I’m shamed for being a survivor of sexual violence. I’m shamed for being a woman who enjoys reading and writing about sex. I’m shamed for being a woman who writes gay romance. Sure, I could quit writing smut and possibly have a happier life, but I refuse.
This is my personal rebellion against the conservative right. Against patriarchy. Against the ridiculous and dangerous current political regime.
Against the shame I’ve felt about myself.
Erotica writers can do important things. We can normalize healthy sexual relationships for folks of all types. We normalize consent. We can normalize diversity. We can inspire, empower, and help survivors heal. That’s why I will never stop peddling smut.
Some Advice from the Sisters
And, sticking with Oleander for one more question, please: What advice do you have for someone just starting out as a writer?
The absolute best advice I can give is this: your words are not precious. Say it out loud with me, right now:
“My words are not precious.”
Here’s the thing, when you start out, 99% of your work is going to suck. IT’S SUPPOSED TO SUCK! No one is born a writer. We writers make ourselves, using hard work and tenacity. Staying humble is an important part of the process.
When you drop your defenses and allow your work to be edited or critiqued, you’ll grow as a writer. And as a human.
Ria, do you have any advice for our readers who write?
I’ve really stepped up my blogging game within the last year. My blog is called Ria’s Writing and is mostly erotic romance stories. Mainly, I do it to keep myself writing on a regular basis and to build an audience. I also love the challenge of writing stories for the various online writing prompts which allow me to experiment with ideas I might not have tried and gain confidence in my own writing instincts.
Finally, ladies… do you have anything to say about your visit to Amelia Island? Let’s continue with Ria.
Amelia Island is a beautiful area I was thrilled to finally visit.

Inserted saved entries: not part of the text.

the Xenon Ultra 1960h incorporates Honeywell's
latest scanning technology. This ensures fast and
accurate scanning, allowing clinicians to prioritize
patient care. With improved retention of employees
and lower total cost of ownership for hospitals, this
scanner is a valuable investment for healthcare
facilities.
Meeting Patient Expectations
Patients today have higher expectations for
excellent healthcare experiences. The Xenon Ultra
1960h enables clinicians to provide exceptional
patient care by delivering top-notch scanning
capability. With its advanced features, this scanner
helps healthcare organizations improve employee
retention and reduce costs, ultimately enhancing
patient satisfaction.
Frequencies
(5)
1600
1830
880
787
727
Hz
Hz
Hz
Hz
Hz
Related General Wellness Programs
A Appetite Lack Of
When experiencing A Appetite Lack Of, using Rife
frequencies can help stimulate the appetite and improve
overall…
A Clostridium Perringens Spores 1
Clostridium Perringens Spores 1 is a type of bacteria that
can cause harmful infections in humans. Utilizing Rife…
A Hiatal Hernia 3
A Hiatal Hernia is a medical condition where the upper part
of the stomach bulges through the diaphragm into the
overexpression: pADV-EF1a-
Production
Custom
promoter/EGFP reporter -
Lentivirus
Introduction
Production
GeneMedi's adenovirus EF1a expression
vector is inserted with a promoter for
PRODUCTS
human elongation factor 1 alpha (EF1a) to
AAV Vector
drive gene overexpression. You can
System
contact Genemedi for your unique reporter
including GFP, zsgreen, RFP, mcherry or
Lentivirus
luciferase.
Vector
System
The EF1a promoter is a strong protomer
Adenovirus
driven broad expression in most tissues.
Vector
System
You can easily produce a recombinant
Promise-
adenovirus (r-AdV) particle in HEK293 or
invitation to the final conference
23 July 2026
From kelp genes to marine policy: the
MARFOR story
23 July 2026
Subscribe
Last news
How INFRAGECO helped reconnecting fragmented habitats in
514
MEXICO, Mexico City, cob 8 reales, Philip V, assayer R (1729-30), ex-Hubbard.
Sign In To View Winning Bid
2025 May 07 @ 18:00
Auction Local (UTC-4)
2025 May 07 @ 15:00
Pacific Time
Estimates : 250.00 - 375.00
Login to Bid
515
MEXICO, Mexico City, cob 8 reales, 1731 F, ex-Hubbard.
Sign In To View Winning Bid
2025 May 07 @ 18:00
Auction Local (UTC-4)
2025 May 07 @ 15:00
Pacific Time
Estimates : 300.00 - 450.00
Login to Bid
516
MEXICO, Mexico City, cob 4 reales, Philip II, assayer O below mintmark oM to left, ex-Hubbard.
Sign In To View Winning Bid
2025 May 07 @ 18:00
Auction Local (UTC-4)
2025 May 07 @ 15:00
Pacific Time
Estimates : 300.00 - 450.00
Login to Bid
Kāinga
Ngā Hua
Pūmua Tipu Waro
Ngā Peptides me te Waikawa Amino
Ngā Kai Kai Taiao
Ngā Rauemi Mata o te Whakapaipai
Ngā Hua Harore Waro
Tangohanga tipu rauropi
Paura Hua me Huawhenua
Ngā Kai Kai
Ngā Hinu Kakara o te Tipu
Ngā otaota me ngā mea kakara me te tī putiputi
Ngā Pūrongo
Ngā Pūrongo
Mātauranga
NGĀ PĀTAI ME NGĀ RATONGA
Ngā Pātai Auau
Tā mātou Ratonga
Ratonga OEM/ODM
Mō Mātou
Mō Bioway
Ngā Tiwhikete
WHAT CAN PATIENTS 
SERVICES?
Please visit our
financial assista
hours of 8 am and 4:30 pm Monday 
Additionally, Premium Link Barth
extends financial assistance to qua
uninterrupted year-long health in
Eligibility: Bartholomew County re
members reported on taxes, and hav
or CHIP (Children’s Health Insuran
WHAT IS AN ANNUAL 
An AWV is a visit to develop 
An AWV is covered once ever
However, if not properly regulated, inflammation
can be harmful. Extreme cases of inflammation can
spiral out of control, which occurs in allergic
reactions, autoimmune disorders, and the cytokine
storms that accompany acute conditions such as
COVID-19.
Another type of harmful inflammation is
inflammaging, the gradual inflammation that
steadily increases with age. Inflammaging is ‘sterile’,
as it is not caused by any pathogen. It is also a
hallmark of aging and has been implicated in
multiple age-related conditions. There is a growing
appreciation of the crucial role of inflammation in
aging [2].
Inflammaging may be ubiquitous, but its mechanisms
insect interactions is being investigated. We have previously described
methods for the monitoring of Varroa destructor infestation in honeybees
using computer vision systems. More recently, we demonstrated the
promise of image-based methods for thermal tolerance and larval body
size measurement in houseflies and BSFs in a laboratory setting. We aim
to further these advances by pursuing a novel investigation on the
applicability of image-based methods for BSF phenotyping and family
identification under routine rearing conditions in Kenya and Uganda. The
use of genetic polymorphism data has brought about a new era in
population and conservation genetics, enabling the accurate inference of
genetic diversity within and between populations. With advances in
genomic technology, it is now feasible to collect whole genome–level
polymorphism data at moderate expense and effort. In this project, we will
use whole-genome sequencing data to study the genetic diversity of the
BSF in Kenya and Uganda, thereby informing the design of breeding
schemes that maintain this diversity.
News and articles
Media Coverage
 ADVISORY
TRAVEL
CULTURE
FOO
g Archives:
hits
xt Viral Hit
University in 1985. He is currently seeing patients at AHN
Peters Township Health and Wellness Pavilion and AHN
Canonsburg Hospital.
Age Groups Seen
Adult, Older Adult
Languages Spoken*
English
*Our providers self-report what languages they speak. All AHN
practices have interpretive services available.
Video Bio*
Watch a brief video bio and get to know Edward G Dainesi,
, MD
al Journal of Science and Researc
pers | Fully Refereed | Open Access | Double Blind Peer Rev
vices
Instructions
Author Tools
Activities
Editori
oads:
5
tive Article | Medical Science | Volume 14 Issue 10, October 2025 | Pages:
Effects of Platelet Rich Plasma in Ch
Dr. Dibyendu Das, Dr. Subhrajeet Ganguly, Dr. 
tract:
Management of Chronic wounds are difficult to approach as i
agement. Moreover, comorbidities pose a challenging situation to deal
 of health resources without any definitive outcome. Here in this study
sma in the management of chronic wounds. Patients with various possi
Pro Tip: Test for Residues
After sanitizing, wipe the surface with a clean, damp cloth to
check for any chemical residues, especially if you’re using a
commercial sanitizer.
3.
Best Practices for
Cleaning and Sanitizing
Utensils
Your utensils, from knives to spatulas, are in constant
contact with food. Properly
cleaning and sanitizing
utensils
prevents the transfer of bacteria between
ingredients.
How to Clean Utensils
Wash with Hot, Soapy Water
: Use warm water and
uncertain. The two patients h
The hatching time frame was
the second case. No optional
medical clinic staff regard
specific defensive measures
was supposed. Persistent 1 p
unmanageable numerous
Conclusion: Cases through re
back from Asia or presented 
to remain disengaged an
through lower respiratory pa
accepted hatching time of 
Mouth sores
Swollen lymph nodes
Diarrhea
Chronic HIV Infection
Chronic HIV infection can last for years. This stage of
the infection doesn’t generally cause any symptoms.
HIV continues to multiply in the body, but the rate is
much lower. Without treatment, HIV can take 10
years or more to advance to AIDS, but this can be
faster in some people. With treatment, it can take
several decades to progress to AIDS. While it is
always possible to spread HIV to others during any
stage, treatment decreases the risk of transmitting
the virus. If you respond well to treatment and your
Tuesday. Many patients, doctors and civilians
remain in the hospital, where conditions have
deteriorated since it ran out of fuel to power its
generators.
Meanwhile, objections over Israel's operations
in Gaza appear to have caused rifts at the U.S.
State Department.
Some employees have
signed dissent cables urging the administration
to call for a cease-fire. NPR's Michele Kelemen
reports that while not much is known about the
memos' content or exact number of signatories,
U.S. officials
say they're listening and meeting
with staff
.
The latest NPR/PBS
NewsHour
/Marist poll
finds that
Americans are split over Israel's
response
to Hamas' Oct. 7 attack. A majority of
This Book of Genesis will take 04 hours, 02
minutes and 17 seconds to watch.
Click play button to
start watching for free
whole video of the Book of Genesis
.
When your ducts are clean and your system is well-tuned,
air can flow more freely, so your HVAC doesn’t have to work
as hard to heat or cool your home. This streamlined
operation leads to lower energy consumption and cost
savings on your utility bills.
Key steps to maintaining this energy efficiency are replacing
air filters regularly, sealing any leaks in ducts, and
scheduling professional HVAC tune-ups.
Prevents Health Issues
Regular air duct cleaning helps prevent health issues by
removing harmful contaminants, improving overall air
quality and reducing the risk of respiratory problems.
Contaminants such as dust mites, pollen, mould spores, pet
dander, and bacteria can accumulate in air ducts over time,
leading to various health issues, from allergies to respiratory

The carriage ride around the historic area was definitely a highlight. I especially enjoyed the ghost stories—and I may have even come away with a picture of a possible supernatural sighting. Above all, though, I was overjoyed to meet and connect with the very talented women I’d only interacted with online. Meeting the Sisters in Smut in person reinforced everything I already knew: they are the most supportive and encouraging group of women I’ve ever had the pleasure of working with.
What about you, Wednesday Noir?
Visiting Amelia Island changed me. It wasn’t the beautiful streets, the charming houses, or even the sea breeze. But believe me, I enjoyed the scenery and still miss the breeze.
See what I mean? They’re lovely. Here are some sisters’ author bios for you.
Oleander Plume plans on living until she is 100, so the fact that she didn’t start writing until the age of 50 doesn’t bother her at all. Her short stories have been featured in best-selling erotic anthologies from Cleis Press and Riverdale Ave Books. Horatio Slice: Guitar Slayer of the Universe, published by Go Deeper Press, is Oleander’s first (but hopefully not last) full-length novel. When Oleander isn’t writing, you can find her creating art, dabbling in graphic design, or hanging out with her wonderful family in Chicago, Illinois.
Ria Restrepo may appear to be a mild-mannered bookworm who drinks too much coffee and spends most days tapping away on her computer, but beneath the quiet exterior lurks a filthy-minded sex kitten with a lurid and lascivious imagination. Her work has appeared in Spy Games: Thrilling Spy Erotica, Best Women’s Erotica of the Year Volume 1, Chemical [se]X 2: Just One More, The Sexy Librarian’s Dirty 30 Volume 3, and coming soon in Best Bondage Erotica of the Year Volume 1.